The robust watermarking approaches usually spread the watermarking information redundant over the overall signal representation in a non-invertible manner to enforce identification or verification of ownership or to annotate the video. For example the message is spread and encoded in the 2D FFT frequencies of each video frame. In most cases prior to transforming each frame to the frequency domain, the frame data is transformed from e.g., RGB space to Weber-Fechner YCbCr space. Generically, YCbCr space consists of a luminance component Y and two color difference components Cb and Cr. The Y component contains the luminance and black & white image information, while Cb represents the difference between R and Y and Cr represents the difference between Y and B. In YCbCr space most of the frame information is in the Y component. This representation is used also during MPEG compression. The MPEG algorithm grossly removes large portions of the Cb and Cr components without damaging the frame quality. The MPEG algorithm uses compression to reduce the Y component since it has more effect on the quality of the compressed frames, which is also used in most watermarking schemes. To avoid estimation attacks the watermark signal should be adoptive designed to the overall video frame sequence characteristics by facing the problem that equal or similar watermarking pattern for each frame could allow an estimation attack based on the slide visual differences between adjacent frames, different watermarking pattern could allow an estimation attack based on the similarities between similar visual frames, see for example in [1].

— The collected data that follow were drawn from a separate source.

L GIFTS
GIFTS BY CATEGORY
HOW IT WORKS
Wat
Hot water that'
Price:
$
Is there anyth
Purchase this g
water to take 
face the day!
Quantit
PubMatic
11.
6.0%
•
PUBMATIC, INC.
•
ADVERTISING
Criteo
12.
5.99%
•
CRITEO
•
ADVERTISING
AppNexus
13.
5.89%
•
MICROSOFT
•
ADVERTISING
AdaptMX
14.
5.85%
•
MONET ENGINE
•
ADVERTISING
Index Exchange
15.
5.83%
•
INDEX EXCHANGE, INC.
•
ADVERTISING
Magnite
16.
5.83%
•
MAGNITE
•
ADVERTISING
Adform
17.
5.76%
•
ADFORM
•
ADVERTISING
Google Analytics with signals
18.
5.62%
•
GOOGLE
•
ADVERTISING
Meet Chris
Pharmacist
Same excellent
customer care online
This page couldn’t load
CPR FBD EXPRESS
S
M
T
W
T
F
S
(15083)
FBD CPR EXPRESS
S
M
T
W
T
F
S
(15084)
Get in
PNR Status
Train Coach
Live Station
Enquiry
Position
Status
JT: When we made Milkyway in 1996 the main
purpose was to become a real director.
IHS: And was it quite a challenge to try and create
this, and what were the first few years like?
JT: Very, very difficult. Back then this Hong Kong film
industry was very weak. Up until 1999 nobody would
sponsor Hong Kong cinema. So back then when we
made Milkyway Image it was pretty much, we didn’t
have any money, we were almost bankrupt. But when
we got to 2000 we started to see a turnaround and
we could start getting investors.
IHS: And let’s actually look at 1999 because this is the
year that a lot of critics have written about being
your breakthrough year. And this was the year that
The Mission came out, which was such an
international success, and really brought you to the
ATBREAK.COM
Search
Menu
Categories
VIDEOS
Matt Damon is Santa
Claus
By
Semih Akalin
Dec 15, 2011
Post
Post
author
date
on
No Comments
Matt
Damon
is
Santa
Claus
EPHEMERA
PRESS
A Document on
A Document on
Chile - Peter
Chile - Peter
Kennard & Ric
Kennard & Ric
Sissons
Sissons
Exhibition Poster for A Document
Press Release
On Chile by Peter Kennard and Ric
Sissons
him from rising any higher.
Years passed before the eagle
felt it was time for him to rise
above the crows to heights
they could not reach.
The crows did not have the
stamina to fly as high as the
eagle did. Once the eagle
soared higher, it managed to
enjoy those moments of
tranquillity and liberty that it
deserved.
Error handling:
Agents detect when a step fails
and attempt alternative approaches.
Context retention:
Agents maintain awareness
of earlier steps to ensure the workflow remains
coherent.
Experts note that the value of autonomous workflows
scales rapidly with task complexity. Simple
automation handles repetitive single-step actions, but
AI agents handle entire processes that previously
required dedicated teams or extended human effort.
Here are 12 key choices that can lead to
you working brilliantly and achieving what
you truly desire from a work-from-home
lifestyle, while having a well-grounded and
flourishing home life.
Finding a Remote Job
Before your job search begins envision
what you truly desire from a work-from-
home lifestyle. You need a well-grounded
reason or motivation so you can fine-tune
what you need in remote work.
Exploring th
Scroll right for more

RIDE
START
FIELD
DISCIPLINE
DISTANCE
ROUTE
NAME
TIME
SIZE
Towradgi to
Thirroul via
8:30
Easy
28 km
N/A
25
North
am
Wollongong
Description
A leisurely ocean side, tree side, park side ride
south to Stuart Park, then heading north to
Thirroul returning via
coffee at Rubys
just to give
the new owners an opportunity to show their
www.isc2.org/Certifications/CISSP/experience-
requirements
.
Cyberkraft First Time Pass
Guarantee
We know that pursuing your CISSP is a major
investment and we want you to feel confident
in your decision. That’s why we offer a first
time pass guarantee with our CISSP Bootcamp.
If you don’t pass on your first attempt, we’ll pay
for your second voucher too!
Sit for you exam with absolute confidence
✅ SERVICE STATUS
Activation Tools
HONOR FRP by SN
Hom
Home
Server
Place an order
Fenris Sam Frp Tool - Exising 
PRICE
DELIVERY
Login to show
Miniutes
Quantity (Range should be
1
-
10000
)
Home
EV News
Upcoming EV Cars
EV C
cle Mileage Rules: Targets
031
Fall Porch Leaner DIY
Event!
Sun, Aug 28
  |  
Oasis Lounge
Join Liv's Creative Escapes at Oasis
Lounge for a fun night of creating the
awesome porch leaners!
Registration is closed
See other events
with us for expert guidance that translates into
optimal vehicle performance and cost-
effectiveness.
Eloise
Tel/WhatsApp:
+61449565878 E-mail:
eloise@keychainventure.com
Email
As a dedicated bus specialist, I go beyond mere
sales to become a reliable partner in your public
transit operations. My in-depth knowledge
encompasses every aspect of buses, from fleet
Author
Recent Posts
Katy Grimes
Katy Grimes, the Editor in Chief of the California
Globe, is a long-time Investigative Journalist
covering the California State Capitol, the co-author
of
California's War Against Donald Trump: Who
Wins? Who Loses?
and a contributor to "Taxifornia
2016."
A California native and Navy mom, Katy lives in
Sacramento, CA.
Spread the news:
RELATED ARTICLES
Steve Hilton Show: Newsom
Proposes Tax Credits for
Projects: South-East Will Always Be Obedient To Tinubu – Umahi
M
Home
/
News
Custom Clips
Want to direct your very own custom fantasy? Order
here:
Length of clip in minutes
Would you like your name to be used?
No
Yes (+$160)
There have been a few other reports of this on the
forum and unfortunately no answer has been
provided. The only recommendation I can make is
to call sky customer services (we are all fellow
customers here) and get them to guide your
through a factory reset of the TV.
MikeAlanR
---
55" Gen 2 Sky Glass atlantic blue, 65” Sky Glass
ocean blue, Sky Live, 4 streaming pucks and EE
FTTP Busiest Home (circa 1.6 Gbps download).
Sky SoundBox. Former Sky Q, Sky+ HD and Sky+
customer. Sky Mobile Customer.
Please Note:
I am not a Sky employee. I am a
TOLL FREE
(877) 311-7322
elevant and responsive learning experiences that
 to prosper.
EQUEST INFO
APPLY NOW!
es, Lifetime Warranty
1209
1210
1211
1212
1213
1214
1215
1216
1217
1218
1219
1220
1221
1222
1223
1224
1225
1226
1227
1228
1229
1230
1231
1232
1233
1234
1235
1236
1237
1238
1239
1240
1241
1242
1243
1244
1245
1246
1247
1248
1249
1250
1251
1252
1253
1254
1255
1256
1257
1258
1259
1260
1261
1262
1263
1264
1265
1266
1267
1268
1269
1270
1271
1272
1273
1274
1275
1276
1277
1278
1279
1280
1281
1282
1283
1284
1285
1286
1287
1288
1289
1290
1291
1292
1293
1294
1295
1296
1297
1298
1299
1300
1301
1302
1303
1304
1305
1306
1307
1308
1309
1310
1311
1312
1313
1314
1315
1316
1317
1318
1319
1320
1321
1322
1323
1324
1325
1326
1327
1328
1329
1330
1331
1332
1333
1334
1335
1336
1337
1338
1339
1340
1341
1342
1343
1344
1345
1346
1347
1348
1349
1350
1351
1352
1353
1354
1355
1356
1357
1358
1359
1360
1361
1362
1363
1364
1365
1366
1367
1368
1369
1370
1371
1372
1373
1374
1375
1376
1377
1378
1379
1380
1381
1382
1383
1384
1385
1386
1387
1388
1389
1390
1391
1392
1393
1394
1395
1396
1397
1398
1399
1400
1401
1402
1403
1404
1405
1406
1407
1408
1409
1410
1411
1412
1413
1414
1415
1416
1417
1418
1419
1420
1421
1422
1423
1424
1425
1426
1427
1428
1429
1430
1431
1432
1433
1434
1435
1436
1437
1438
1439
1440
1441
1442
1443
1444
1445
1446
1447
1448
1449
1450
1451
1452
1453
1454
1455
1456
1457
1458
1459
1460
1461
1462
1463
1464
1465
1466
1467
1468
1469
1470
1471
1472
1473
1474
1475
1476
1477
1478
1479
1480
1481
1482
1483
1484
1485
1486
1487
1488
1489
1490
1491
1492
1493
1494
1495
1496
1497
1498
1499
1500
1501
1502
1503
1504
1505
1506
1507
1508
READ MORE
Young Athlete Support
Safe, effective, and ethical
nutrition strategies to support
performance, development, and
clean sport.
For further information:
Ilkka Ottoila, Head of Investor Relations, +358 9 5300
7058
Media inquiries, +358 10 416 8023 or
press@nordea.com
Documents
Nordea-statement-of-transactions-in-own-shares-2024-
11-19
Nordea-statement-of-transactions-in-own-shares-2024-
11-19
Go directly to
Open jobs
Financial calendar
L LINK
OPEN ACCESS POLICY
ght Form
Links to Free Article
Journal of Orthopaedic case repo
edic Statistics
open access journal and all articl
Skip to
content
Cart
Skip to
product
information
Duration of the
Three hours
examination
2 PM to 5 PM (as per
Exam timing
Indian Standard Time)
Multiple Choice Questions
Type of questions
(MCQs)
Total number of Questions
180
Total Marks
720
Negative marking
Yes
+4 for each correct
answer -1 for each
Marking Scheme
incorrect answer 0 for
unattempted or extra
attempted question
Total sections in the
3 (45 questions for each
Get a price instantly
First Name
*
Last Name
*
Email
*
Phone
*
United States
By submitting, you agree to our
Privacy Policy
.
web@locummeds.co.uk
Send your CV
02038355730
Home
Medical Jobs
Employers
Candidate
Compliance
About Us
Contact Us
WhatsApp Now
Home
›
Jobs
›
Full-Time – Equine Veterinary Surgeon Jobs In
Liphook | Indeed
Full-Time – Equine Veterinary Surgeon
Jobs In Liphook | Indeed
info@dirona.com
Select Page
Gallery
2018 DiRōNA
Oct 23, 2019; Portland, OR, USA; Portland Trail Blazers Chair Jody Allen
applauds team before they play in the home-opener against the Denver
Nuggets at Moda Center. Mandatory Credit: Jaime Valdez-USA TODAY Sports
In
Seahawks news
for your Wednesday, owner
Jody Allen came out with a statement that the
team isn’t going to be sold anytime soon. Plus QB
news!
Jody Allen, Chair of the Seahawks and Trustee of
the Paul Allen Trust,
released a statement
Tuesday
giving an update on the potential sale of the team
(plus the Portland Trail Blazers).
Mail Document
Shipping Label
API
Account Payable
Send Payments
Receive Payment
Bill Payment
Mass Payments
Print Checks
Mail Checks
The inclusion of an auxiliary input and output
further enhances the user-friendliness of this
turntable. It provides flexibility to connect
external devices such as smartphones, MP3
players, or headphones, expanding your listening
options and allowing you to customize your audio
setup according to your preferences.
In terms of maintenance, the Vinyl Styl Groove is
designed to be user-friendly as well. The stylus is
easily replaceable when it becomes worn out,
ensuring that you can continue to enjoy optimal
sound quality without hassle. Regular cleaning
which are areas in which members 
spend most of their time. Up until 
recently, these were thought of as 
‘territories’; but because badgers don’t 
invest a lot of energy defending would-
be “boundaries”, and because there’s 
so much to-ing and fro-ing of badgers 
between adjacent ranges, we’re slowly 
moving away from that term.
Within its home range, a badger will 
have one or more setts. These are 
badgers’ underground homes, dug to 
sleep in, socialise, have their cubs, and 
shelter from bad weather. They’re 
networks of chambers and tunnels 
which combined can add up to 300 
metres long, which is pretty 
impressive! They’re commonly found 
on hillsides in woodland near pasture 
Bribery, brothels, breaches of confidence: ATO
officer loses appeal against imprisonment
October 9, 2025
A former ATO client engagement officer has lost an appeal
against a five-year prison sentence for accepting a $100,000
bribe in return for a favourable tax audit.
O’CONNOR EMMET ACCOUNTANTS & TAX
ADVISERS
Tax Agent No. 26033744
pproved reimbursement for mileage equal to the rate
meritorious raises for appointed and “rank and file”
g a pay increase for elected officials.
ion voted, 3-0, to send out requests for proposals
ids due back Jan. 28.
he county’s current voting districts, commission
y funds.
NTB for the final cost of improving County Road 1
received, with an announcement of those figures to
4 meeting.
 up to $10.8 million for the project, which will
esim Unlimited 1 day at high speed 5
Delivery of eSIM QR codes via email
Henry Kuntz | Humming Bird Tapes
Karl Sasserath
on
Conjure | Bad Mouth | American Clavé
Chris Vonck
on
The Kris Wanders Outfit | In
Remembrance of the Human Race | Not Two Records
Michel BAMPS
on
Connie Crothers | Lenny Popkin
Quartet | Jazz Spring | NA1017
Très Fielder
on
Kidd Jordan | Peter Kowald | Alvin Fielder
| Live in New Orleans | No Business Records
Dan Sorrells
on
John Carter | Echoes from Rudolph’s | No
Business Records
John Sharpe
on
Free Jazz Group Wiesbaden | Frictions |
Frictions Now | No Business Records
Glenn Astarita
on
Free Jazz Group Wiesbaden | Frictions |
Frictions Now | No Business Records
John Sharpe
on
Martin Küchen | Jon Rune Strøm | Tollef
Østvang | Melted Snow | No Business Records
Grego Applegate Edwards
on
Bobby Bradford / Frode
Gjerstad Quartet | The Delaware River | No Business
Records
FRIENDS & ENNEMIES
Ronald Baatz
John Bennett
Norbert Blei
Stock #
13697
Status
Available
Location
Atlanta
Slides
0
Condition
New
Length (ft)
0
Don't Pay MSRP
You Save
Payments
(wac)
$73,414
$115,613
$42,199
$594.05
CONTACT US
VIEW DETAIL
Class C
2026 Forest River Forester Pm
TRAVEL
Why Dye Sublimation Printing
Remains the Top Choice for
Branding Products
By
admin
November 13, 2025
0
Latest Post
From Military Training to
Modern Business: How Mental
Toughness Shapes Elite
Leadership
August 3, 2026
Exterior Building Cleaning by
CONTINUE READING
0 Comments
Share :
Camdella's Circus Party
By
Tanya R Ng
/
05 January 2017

Data rates are measured in bits per frame. If the watermark is embedded into the compressed domain for example MPEG video, we count the embedded data rates in bits per I, B and P frame or per GOP.

For fragile video watermarking, relevant for authenticate the data in its authenticity and integrity, a fragile watermark signal can be spread over the overall video into manipulation sensitive video elements like LSB to detect changed and manipulated regions. The watermark for authentication purposes is often designed in an invertible (reversible) manner to allow reproduction of the original, see for example an analysis of the approaches in [2]. Today we find several fragile watermarking techniques to recognize video manipulations. In the moment most fragile watermarks are very sensitive to changes and can detect most possible changes in pixel values. Only few approaches address the so-called content-fragile watermarking relevant in applications with several allowed post production editing processes. For example [3] addresses the recognition of video frame sequence changes with the possibility of reproduction of the original frame sequence called self-watermarking of frame-pairs.

A further idea is for example from [4] suggesting to embed a visual content feature M into the video frame with a robust watermarking method. The content-fragile watermarking approach for video authentication tries to extract the frame characteristics of human perception, called content. The approach is for example to determine the edge characteristics of the single video frame. This characteristic is transformed into a feature code for the content-fragile digital watermark. The edge characteristics of a frame give a very good reflection of the frame content, because they allow the identification of object structures and homogeneity of the video. Dittmann [4] use the canny edge detector described as the most efficient edge separator. The author described several strategies for generating and verification of the edge based feature codes. From the general perspective the content feature M can be embedded directly or used as a seed to generate the watermarking pattern itself.

Benchmarking of Video Watermarks

The available benchmarking suites mainly cover image and audio watermarks and neglect video specific aspects. In [1], we find an evaluation of video watermarking sensitivity to collusion attacks and potential solutions. Video specific aspects of video watermarks for cinema applications are summarized in [5]. Various features were analyzed, including robustness to non intentional attacks such as MPEG compression, transcoding, analog to digital and digital-to-analog conversions, standard conversions (PAL – NTSC), and change of geometry.